Genghis Khan launched long-running wars on the surrounding areas. By the middle period of the thirteenth century, the Mongols had conquered North China, Central Asia and Russia and even reached the Indian River Valley to the south. The ambitious Genghis Khan set about expanding his territory to the China mainland. In 1234, the Mongols overthrew the Jin Kingdom and opened the door to unifying the China mainland. In 1271, a grandson of Genghis Khan - Kublai Khan (Emperor Shizu) changed the dynasty title into Yuan, thus Yuan Dynasty (1271 - 1368) began with its capital at Dadu (present Beijing). Successfully, the Mongols conquered the Southern Song Dynasty in 1276 and finally set up a non-Han regime to rule over all of China. Historically, the Yuan Dynasty is a special period – the Mongolian interlude in Chinese history.

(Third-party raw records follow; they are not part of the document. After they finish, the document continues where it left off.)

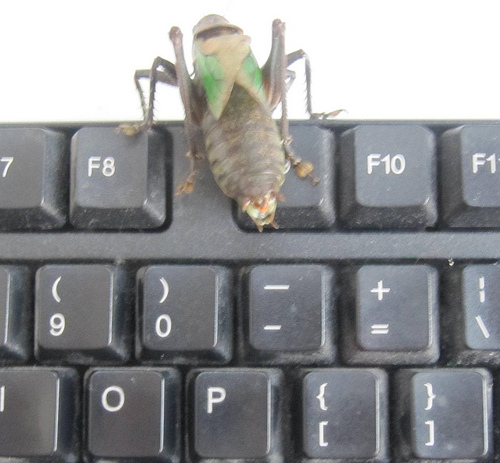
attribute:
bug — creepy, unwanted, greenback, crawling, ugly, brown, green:
[126, 10, 338, 228]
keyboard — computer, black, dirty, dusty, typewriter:
[5, 117, 499, 448]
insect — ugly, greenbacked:
[130, 4, 347, 237]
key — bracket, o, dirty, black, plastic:
[131, 263, 232, 358]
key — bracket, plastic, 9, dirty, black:
[26, 261, 133, 359]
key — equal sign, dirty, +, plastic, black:
[346, 259, 442, 357]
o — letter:
[80, 363, 187, 449]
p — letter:
[193, 363, 283, 454]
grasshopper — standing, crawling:
[119, 1, 345, 243]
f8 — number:
[71, 122, 169, 223]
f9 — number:
[235, 122, 341, 232]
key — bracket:
[302, 367, 389, 454]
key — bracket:
[403, 363, 499, 452]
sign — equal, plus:
[346, 265, 438, 359]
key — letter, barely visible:
[0, 362, 79, 459]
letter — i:
[0, 384, 11, 416]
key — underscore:
[235, 263, 335, 365]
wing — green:
[235, 42, 272, 112]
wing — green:
[196, 32, 249, 117]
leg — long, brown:
[167, 22, 194, 195]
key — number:
[442, 126, 500, 235]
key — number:
[1, 122, 71, 224]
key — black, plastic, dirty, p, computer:
[182, 367, 289, 451]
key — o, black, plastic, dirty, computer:
[76, 362, 185, 458]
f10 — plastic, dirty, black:
[337, 123, 442, 229]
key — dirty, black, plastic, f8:
[62, 124, 174, 234]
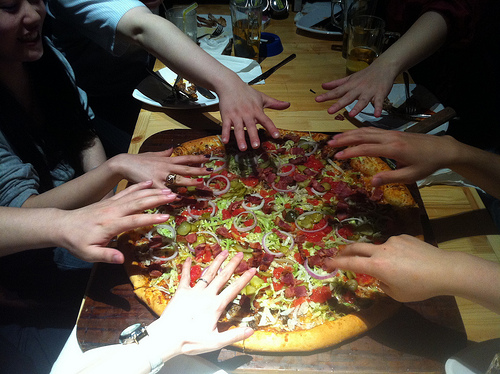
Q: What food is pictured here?
A: Pizza.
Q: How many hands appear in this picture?
A: Seven.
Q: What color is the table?
A: Tan.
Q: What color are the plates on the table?
A: White.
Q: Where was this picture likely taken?
A: A restaurant.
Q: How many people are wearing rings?
A: One.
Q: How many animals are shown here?
A: Zero.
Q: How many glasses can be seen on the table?
A: Three.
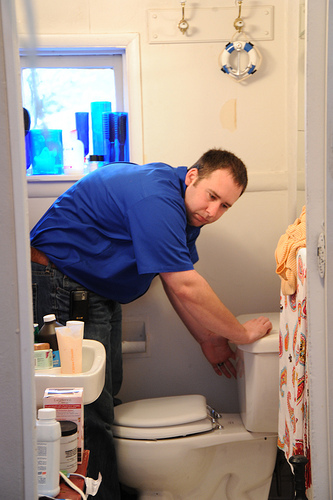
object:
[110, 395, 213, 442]
lid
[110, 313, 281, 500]
toilet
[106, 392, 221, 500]
seat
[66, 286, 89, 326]
phone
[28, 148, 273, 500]
man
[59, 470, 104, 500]
cord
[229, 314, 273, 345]
hand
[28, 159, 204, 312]
shirt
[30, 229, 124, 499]
jeans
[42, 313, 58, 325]
cap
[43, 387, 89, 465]
box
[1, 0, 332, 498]
bathroom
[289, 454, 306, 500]
handle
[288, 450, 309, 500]
plunger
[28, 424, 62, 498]
sink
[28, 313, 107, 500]
products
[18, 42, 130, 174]
items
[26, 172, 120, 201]
window sill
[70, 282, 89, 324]
case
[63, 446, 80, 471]
label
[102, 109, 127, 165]
hairbrushes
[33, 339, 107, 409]
pedestal sink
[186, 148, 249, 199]
hair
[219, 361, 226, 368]
wedding ring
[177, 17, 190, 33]
hook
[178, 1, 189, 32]
rack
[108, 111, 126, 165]
jar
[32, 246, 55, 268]
belt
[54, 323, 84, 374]
container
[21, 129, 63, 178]
life preserver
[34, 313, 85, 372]
bottle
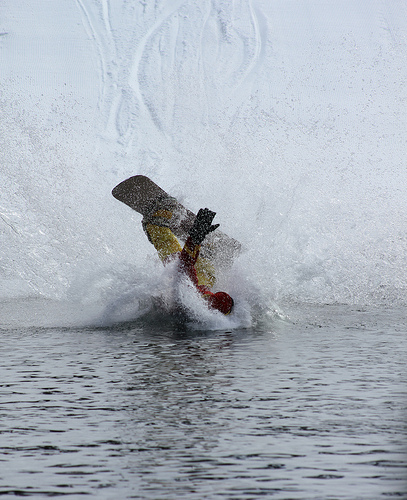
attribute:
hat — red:
[213, 293, 232, 305]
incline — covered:
[37, 17, 337, 172]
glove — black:
[186, 203, 223, 246]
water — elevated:
[55, 5, 381, 170]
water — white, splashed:
[3, 119, 405, 498]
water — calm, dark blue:
[0, 292, 405, 498]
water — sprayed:
[22, 153, 392, 345]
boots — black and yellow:
[142, 198, 180, 232]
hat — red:
[210, 290, 234, 315]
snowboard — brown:
[94, 181, 253, 262]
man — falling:
[137, 191, 238, 317]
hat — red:
[206, 290, 236, 316]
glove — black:
[181, 205, 217, 243]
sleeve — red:
[176, 237, 201, 304]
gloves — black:
[184, 203, 227, 242]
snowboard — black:
[90, 153, 274, 263]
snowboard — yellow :
[109, 156, 255, 244]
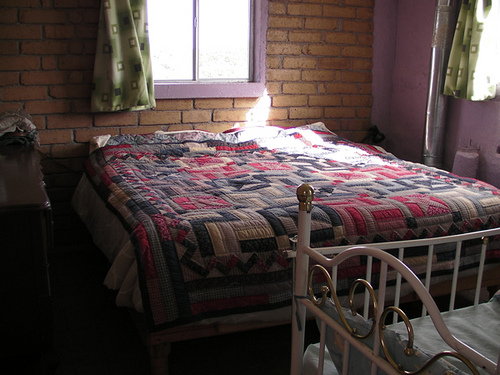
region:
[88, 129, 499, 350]
quilt on a bed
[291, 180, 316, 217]
gold post on a bed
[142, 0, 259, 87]
window above a bed with a quilt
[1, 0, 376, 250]
wall made of brick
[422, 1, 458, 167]
silver pipe running on a wall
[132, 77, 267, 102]
pink window sill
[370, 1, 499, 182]
pink painted wall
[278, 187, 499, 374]
white framed child's bed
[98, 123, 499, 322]
quilt on the bed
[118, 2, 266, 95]
window above the bed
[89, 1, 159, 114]
green patterned curtain on the window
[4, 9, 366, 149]
brick wall bed is against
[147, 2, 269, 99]
frame of the window above the bed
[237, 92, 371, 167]
sunlight on the wall and quilt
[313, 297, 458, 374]
pillow on child's bed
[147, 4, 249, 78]
sunlight coming thru window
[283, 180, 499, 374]
metal barred baby crib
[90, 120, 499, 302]
red, white and blue quilted bedspread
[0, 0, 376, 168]
red brick wall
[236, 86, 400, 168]
sunlight falling on wall and quilt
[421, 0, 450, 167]
aluminum pipe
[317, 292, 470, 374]
pillow at the head of the crib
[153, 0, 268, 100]
window framing painted purple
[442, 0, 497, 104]
light reflecting off of green checked curtain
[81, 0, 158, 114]
green fabric curtain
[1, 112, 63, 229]
wooden bedside table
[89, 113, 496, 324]
this is a bed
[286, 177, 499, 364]
this is a bed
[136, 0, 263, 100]
this is a window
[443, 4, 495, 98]
this is a window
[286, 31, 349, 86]
these are bricks on a wall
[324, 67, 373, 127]
these are bricks on a wall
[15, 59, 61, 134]
these are bricks on a wall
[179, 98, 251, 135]
these are bricks on a wall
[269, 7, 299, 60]
these are bricks on a wall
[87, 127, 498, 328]
The pink colored quilt on the bed.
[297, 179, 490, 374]
The foot board of the day bed.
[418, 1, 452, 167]
The silver/chrome pipe on the wall.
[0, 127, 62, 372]
The dark brown dresser on the left.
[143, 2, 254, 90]
The window above the bed.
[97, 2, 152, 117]
The green curtain above the bed.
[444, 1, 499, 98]
The green curtain on the right.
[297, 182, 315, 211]
The gold ball on the white bed.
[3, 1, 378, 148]
The brick wall the bed is up against.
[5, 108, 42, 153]
The folded clothing on top of the brown dresser.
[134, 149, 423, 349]
the blanket is quilted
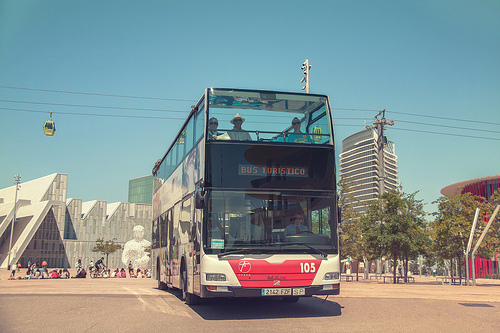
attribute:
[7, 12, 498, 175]
sky — blue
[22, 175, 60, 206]
wall — white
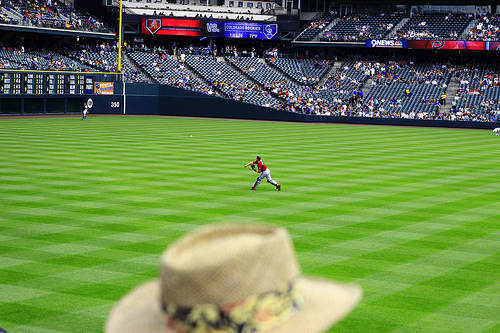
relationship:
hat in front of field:
[101, 218, 366, 331] [0, 115, 498, 332]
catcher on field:
[243, 155, 283, 193] [0, 115, 498, 332]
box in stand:
[223, 38, 263, 56] [0, 0, 497, 122]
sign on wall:
[92, 81, 116, 94] [1, 70, 306, 120]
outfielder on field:
[81, 99, 88, 121] [0, 115, 498, 332]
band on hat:
[163, 271, 306, 331] [101, 218, 366, 331]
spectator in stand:
[374, 96, 381, 107] [0, 0, 497, 122]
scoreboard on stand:
[3, 70, 87, 96] [0, 0, 497, 122]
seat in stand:
[405, 101, 411, 110] [0, 0, 497, 122]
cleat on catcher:
[274, 183, 281, 192] [243, 155, 283, 193]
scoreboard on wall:
[3, 70, 87, 96] [1, 70, 306, 120]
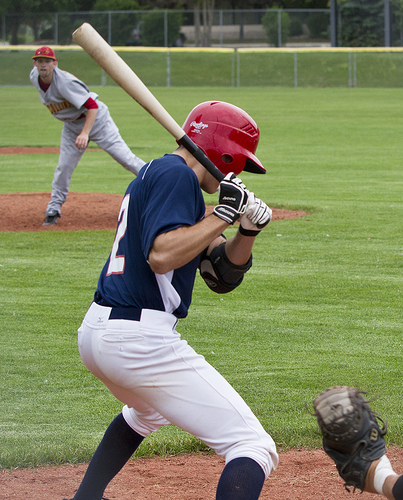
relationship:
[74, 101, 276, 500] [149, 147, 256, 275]
man has skin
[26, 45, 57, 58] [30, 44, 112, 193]
hat on baseball pitcher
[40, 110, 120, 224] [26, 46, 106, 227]
pants on baseball pitcher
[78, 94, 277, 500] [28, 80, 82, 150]
batter looking at pitch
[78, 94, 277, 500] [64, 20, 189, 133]
batter holding bat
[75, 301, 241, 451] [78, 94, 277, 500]
pants on batter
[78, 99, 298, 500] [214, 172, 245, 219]
person has on glove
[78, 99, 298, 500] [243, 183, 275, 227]
person has on glove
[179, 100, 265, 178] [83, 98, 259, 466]
helmet on baseball batter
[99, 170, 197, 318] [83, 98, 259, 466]
jersey on baseball batter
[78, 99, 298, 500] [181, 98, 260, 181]
person wearing helmet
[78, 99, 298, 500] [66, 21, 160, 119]
person holding bat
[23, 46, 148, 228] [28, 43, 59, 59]
person wearing hat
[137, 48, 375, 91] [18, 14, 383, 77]
fence in background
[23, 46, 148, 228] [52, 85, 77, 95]
person wearing grey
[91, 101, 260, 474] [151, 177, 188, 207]
batter wearing blue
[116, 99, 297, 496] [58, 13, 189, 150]
person playing baseball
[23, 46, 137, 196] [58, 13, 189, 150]
person playing baseball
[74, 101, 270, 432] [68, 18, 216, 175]
man holding baseball bat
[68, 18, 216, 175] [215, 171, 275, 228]
baseball bat in hands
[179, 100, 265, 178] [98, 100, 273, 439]
helmet on player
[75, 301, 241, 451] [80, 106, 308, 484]
pants are player's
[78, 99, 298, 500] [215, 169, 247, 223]
person wearing glove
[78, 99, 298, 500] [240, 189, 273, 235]
person wearing glove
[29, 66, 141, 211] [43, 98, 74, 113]
uniform with detail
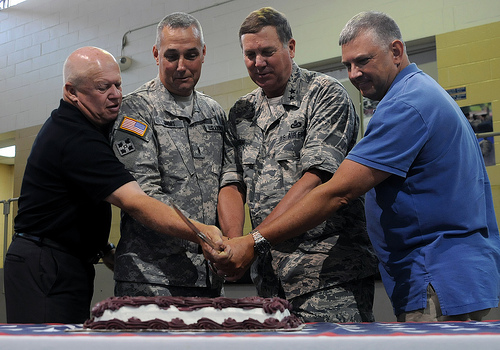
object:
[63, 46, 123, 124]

As the Yuan Dynasty possessed extensive territory including the present day Xinjiang, Tibet, Yunnan, most of the area of the present northeast China, Taiwan, the isles in the South China Sea, the Mongols managed to rule a complex group of peoples who inhabited the vast land. Due to the lack of the experience of administration, at first they used the Han political and cultural administration models. However, they created four social classes to discriminate against the Han. The first class was the Mongols themselves, who enjoyed the great privileges; the second was called the Semu people, who lived in the West Regions; the third class was made up of the Han people living in the North China; the last class called the Nan people living in the South China, who enjoyed the least privileges. This was a great obstacle to the amalgamation of different peoples and caused the later disintegration.
At the late period of the Yuan Dynasty, political corruption and the heavy economic burden of corvee caused a succession of peasant uprisings. In 1368, the leader of a Hongjin (red headband) peasant uprising Zhu Yuanzhang conquered Yuan's capital - Dadu - and ultimately frustrated Mongol troops. The Yuan Dynasty collapsed.